=== Given passage ===

Biological Activity in a Heavily Organohalogen-Contaminated River Sediment (8 pp)

Abstract

Background, Aims and Scope

Sediments of the Spittelwasser creek are highly polluted with organic compounds and heavy metals due to the discharge of untreated waste waters from the industrial region of Bitterfeld-Wolfen, Germany over the course of more than one century. However, relatively few data have been published about the chloroorganic contamination of the sediment. This paper reports on the content of different (chloro)organic compounds with special emphasis on polychlorinated dibenzo-p-dioxins and dibenzofurans (PCDD/F), and chlorobenzenes. Existing concepts for the remediation of Spittelwasser sediment include the investigation of natural attenuation processes, which largely depend on the presence of an intact microbial food web. In order to gain more insight in terms of biological activity, we analyzed the capacity of sediment microflora to degrade organic matter by measuring the activities of extracellular hydrolytic enzymes involved in the biogeochemical cycling of carbon, nitrogen, phosphorus and sulfur. Furthermore, the detection of physiologically active bacteria in the sediment, particularly of those known for their capability to reductively dehalogenate organochlorine compounds, illustrates the potential for intrinsic bioremediation processes.

Methods

PCDD/F and chlorobenzenes were analyzed by gas chromatography(GC)/mass spectrometry and GC/flame ionization detection, respectively. The activities of hydrolytic enzymes were determined from freshly sampled sediment layers using 4-methylumbelliferyl (MUF) or 7-amino-4-methylcoumarin-conjugated model compounds and kinetic fluorescence measurements. Physiologically active bacteria from different sediment layers were microscopically visualized by fluorescence in situ hybridization (FISH). Specific bacteria were identified by 16S rRNA gene amplification and sequencing.

=== Dataset ===

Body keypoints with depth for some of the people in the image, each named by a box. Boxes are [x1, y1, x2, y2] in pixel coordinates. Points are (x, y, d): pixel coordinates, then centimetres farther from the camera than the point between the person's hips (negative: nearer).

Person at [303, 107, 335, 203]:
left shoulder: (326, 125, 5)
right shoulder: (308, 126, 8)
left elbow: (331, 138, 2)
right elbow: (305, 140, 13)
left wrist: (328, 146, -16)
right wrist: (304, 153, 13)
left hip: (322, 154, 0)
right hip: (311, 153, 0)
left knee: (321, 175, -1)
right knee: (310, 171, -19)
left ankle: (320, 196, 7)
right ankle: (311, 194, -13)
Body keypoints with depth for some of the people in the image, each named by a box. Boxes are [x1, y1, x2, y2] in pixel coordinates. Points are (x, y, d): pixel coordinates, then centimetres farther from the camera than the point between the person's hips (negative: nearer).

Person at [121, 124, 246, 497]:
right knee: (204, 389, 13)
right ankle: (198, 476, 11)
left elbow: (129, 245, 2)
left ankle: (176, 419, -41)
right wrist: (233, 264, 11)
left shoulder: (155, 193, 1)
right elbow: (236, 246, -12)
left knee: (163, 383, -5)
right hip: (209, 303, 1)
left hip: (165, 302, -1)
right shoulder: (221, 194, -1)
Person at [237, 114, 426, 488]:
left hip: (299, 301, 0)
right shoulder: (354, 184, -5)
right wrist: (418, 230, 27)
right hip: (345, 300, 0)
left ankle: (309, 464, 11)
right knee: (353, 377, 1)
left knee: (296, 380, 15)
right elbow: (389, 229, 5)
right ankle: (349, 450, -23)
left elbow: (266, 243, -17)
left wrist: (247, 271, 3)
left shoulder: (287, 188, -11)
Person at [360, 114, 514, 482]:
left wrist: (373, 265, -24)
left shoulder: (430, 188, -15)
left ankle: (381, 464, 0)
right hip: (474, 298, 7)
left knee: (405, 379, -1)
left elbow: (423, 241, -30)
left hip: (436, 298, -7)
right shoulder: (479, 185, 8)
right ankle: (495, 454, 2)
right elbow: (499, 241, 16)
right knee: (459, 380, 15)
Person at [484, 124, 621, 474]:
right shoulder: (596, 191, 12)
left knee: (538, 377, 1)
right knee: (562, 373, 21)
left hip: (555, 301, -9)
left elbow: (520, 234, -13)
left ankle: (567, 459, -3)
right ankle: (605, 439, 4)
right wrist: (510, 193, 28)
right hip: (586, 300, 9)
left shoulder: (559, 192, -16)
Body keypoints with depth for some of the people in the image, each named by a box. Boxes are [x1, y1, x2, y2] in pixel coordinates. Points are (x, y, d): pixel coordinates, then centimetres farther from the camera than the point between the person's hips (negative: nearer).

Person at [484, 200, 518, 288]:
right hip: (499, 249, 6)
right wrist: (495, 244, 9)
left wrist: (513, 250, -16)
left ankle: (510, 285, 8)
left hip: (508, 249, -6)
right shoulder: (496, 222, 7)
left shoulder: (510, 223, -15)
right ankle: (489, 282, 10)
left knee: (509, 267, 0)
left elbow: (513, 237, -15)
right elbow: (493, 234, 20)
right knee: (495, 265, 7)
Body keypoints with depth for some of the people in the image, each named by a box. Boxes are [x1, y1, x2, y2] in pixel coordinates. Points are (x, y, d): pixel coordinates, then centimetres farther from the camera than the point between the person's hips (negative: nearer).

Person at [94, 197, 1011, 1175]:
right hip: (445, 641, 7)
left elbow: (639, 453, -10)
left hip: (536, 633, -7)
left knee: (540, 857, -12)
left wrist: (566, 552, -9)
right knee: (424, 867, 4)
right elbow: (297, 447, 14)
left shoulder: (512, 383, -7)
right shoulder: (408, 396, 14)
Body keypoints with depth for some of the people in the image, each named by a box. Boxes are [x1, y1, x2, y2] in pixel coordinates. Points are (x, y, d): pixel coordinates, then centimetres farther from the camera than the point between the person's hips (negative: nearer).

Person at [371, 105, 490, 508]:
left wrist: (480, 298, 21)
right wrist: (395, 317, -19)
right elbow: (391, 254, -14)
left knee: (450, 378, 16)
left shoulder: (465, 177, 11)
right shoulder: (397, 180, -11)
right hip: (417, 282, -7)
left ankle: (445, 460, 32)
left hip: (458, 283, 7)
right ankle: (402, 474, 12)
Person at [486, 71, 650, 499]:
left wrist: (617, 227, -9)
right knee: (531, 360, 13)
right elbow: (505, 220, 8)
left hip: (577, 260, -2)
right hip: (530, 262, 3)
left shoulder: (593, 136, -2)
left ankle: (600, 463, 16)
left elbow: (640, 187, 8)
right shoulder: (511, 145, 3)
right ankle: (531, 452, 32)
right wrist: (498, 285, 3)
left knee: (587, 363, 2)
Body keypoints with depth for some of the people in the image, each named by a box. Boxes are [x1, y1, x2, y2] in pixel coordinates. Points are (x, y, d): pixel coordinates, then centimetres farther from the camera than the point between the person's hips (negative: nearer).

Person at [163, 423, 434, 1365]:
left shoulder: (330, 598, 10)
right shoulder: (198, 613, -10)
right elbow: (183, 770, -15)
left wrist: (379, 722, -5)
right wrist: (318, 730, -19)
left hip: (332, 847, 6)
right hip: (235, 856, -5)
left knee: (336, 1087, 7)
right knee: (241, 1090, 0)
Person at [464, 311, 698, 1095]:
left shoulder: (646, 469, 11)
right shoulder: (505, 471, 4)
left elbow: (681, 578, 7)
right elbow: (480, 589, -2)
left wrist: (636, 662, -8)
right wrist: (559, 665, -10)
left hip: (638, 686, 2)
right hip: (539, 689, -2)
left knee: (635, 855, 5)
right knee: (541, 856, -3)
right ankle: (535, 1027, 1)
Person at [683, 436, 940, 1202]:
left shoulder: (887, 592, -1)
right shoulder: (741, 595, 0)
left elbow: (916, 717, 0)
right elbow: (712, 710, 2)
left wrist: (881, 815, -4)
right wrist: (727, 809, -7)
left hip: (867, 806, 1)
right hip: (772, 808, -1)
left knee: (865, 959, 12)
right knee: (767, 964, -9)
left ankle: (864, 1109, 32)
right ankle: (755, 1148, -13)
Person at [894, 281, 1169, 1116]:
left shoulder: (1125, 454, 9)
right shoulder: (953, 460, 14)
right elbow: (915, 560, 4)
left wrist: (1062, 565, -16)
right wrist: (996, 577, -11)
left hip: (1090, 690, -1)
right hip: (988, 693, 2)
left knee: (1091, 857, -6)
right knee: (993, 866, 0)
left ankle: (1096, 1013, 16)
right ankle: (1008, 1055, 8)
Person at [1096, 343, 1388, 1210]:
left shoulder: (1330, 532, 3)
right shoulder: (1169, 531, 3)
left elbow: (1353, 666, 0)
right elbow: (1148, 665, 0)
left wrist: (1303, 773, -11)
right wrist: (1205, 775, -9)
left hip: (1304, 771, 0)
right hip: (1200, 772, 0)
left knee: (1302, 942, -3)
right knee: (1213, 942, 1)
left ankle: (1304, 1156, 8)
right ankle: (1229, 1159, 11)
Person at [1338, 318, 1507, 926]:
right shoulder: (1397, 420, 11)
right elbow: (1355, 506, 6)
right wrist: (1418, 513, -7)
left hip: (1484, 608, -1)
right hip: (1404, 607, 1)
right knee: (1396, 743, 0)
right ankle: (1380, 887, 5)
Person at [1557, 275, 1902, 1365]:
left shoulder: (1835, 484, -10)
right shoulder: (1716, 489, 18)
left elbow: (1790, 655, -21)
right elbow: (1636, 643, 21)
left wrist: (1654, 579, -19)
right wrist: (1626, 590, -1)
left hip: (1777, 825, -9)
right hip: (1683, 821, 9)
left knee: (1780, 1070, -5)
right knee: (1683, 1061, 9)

===

__Required actions__.
**1.** According to the sediment abstract, why are the Spittelwasser creek sediments so heavily polluted? Answer in one to three sentences.
**2.** Using the sediment abstract, answer each question on its own line:
(a) Which analytical method was used for the chlorobenzenes?
(b) Which technique made the physiologically active bacteria visible under the microscope?
(c) On which natural processes do existing remediation concepts for the sediment focus their investigation?
**3.** The sediment abstract names the elements whose biogeochemical cycling involves the measured extracellular hydrolytic enzymes. List all of them.

__Expected results__.
**1.** Untreated waste waters from the industrial region of Bitterfeld-Wolfen, Germany, were discharged into the creek for more than one century. This left its sediments highly polluted with organic compounds and heavy metals.

**2.**
(a) Gas chromatography with flame ionization detection.
(b) Fluorescence in situ hybridization (FISH).
(c) Natural attenuation processes.

**3.** Carbon, nitrogen, phosphorus, sulfur